Bon article en ce qui concerne le travail de réappropriation des mots confisqués par l’idéologie néo-libérale : depuis les années 70, parler de barbarie, c’est mal parce que c’est ignorer que toutes les valeurs sont relatives. Résultat : seule compte la force, et on ne peut plus aussi facilement critiquer la barbarie quand elle est pratiquée par nos élites. Mais Levi-Strauss a souvent mal été compris. Quand il disait « le barbare, c’est celui qui croit à la barbarie », ce n’était pas une façon de rejeter l’usage de cette catégorie axiologique, comme le relativisme mercantiliste a voulu l’entendre, c’était une façon de dire que le barbare est factuellement celui qui croit qu’il y a des sous-hommes, des gens avec qui il est a priori inutile de discuter rationnellement, et qu’il faut donc contraindre par la force. Ainsi en a-t-il été d’Alexandre comme d’Attila ou encore de Napoléon et de Hitler.

La définition bien comprise de Levi-Strauss me semble plus fondamentale que celle de l’auteur, mais cette dernière en est une propriété immédiate : quand on pense que l’autre n’est pas vraiment humain, on peut se permettre d’ignorer sa culture et donc de détruire sa civilisation.

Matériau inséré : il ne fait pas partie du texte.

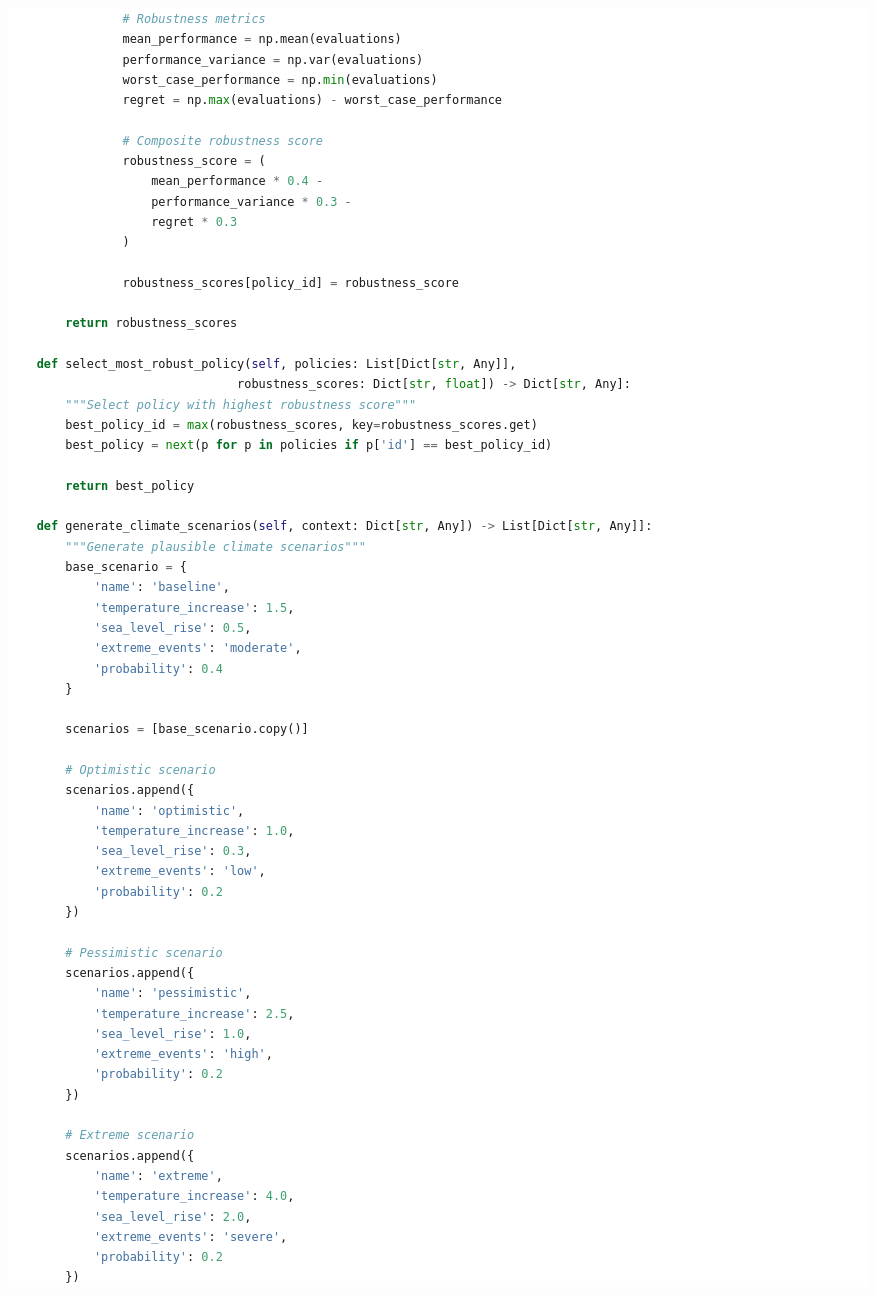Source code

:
 ```python
                # Robustness metrics
                mean_performance = np.mean(evaluations)
                performance_variance = np.var(evaluations)
                worst_case_performance = np.min(evaluations)
                regret = np.max(evaluations) - worst_case_performance

                # Composite robustness score
                robustness_score = (
                    mean_performance * 0.4 -
                    performance_variance * 0.3 -
                    regret * 0.3
                )

                robustness_scores[policy_id] = robustness_score

        return robustness_scores

    def select_most_robust_policy(self, policies: List[Dict[str, Any]],
                                robustness_scores: Dict[str, float]) -> Dict[str, Any]:
        """Select policy with highest robustness score"""
        best_policy_id = max(robustness_scores, key=robustness_scores.get)
        best_policy = next(p for p in policies if p['id'] == best_policy_id)

        return best_policy

    def generate_climate_scenarios(self, context: Dict[str, Any]) -> List[Dict[str, Any]]:
        """Generate plausible climate scenarios"""
        base_scenario = {
            'name': 'baseline',
            'temperature_increase': 1.5,
            'sea_level_rise': 0.5,
            'extreme_events': 'moderate',
            'probability': 0.4
        }

        scenarios = [base_scenario.copy()]

        # Optimistic scenario
        scenarios.append({
            'name': 'optimistic',
            'temperature_increase': 1.0,
            'sea_level_rise': 0.3,
            'extreme_events': 'low',
            'probability': 0.2
        })

        # Pessimistic scenario
        scenarios.append({
            'name': 'pessimistic',
            'temperature_increase': 2.5,
            'sea_level_rise': 1.0,
            'extreme_events': 'high',
            'probability': 0.2
        })

        # Extreme scenario
        scenarios.append({
            'name': 'extreme',
            'temperature_increase': 4.0,
            'sea_level_rise': 2.0,
            'extreme_events': 'severe',
            'probability': 0.2
        })
```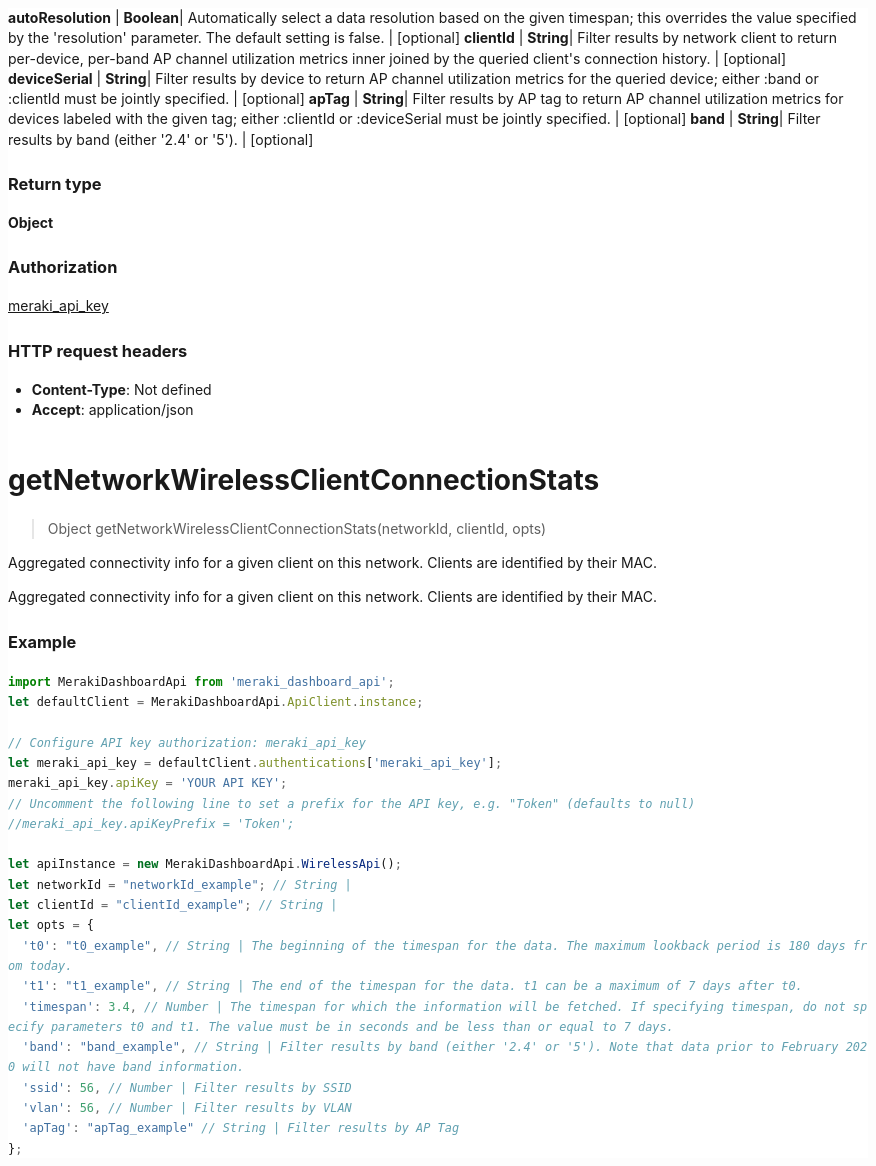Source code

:  **autoResolution** | **Boolean**| Automatically select a data resolution based on the given timespan; this overrides the value specified by the &#x27;resolution&#x27; parameter. The default setting is false. | [optional] 
 **clientId** | **String**| Filter results by network client to return per-device, per-band AP channel utilization metrics inner joined by the queried client&#x27;s connection history. | [optional] 
 **deviceSerial** | **String**| Filter results by device to return AP channel utilization metrics for the queried device; either :band or :clientId must be jointly specified. | [optional] 
 **apTag** | **String**| Filter results by AP tag to return AP channel utilization metrics for devices labeled with the given tag; either :clientId or :deviceSerial must be jointly specified. | [optional] 
 **band** | **String**| Filter results by band (either &#x27;2.4&#x27; or &#x27;5&#x27;). | [optional] 

### Return type

**Object**

### Authorization

[meraki_api_key](../README.md#meraki_api_key)

### HTTP request headers

 - **Content-Type**: Not defined
 - **Accept**: application/json

<a name="getNetworkWirelessClientConnectionStats"></a>
# **getNetworkWirelessClientConnectionStats**
> Object getNetworkWirelessClientConnectionStats(networkId, clientId, opts)

Aggregated connectivity info for a given client on this network. Clients are identified by their MAC.

Aggregated connectivity info for a given client on this network. Clients are identified by their MAC.

### Example
```javascript
import MerakiDashboardApi from 'meraki_dashboard_api';
let defaultClient = MerakiDashboardApi.ApiClient.instance;

// Configure API key authorization: meraki_api_key
let meraki_api_key = defaultClient.authentications['meraki_api_key'];
meraki_api_key.apiKey = 'YOUR API KEY';
// Uncomment the following line to set a prefix for the API key, e.g. "Token" (defaults to null)
//meraki_api_key.apiKeyPrefix = 'Token';

let apiInstance = new MerakiDashboardApi.WirelessApi();
let networkId = "networkId_example"; // String | 
let clientId = "clientId_example"; // String | 
let opts = { 
  't0': "t0_example", // String | The beginning of the timespan for the data. The maximum lookback period is 180 days from today.
  't1': "t1_example", // String | The end of the timespan for the data. t1 can be a maximum of 7 days after t0.
  'timespan': 3.4, // Number | The timespan for which the information will be fetched. If specifying timespan, do not specify parameters t0 and t1. The value must be in seconds and be less than or equal to 7 days.
  'band': "band_example", // String | Filter results by band (either '2.4' or '5'). Note that data prior to February 2020 will not have band information.
  'ssid': 56, // Number | Filter results by SSID
  'vlan': 56, // Number | Filter results by VLAN
  'apTag': "apTag_example" // String | Filter results by AP Tag
};
```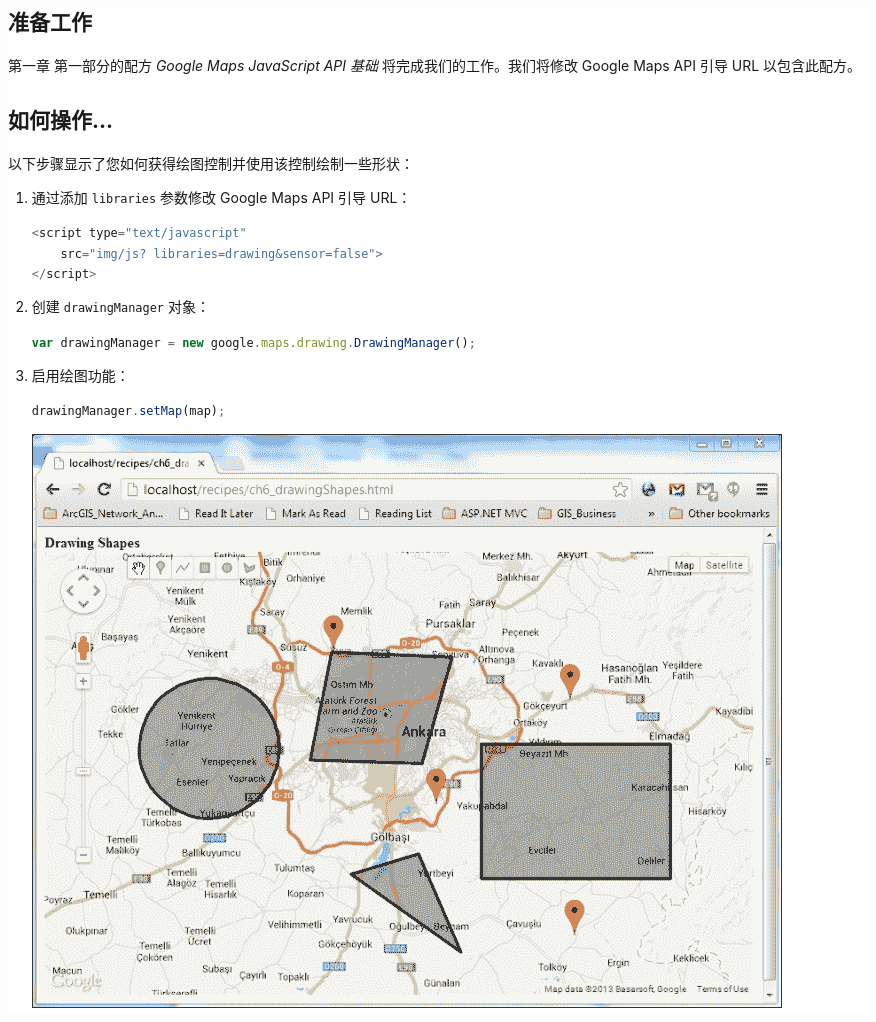 ## 准备工作

第一章 第一部分的配方 *Google Maps JavaScript API 基础* 将完成我们的工作。我们将修改 Google Maps API 引导 URL 以包含此配方。

## 如何操作...

以下步骤显示了您如何获得绘图控制并使用该控制绘制一些形状：

1.  通过添加 `libraries` 参数修改 Google Maps API 引导 URL：

    ```js
    <script type="text/javascript"
        src="img/js? libraries=drawing&sensor=false">
    </script>
    ```

1.  创建 `drawingManager` 对象：

    ```js
    var drawingManager = new google.maps.drawing.DrawingManager();
    ```

1.  启用绘图功能：

    ```js
    drawingManager.setMap(map);
    ```

    ![如何操作...](img/8825OT_06_01.jpg)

Mais nous sommes bien d’accord, les USA sont gouvernés par des gens qui ont tendance à penser qu’ils sont les seuls véritables êtres humains de la planète, les seuls donc à pouvoir bénéficier pleinement des droits de l’homme. C’est leur culture protestante et néo-libérale qui les y conduit : Dieu ou une sorte de divinité new-age les a élu pour leur humanité supérieure, c’est-à-dire leur esprit d’entreprise et leur persévérance (pour ne pas dire leur cupidité et leur entêtement) et les a béni en leur accordant la puissance par laquelle ils doivent civiliser le reste du monde.

De même que l’homme peut être l’animal le plus dangereux pour l’homme, la culture peut être ce qu’il y a de plus destructeur pour la culture. Surtout, comme le disait Levi-Strauss, quand la culture est encore primitive ou qu’elle l’est redevenu. Dans une culture primitive, celui qui parle une autre langue est niaisement considéré comme quelqu’un qui dit rien de sensé, on peut donc le traiter à peu près comme un animal.

A la racine de la barbarie, il y a donc l’ignorance de l’humanité de l’autre, jointe à la connaissance de sa propre humanité. Ainsi, au delà des USA et de leur gouvernement, il y a le corps d’idées qui gouvernent le monde actuellement, qu’on appelle néo-libéralisme, et qui est loin de se limiter aux USA, comme les habitants d’Amérique du Sud le savent bien entre autres. D’après ce système justement, l’Etat est une mauvaise chose par rapport à la liberté des individus (les plus aisés socialement), qui ne doit être toléré que dans la mesure où il protège les plus aisés contre les moins aisés, de façon à maintenir les inégalités sociales qui permettent de continuer de croire qu’on est vraiment élus pour gouverner les non-élus.

Ainsi l’école publique a méthodiquement été détruite dans la plupart des pays occidentaux, tous les services publics et outils de réduction des inégalités sociales ont été déconstruits avec constance. C’est cela la principale barbarie néo-libérale : non pas seulement la destruction des autres civilisations, mais la destruction même, de l’intérieur de la civilisation occidentale ordonnée autour de la recherche d’un véritable bien commun (la liberté comme la justice : pour tous et pas seulement pour les plus habiles). La pensée néo-libérale est le cancer de la civilisation occidentale.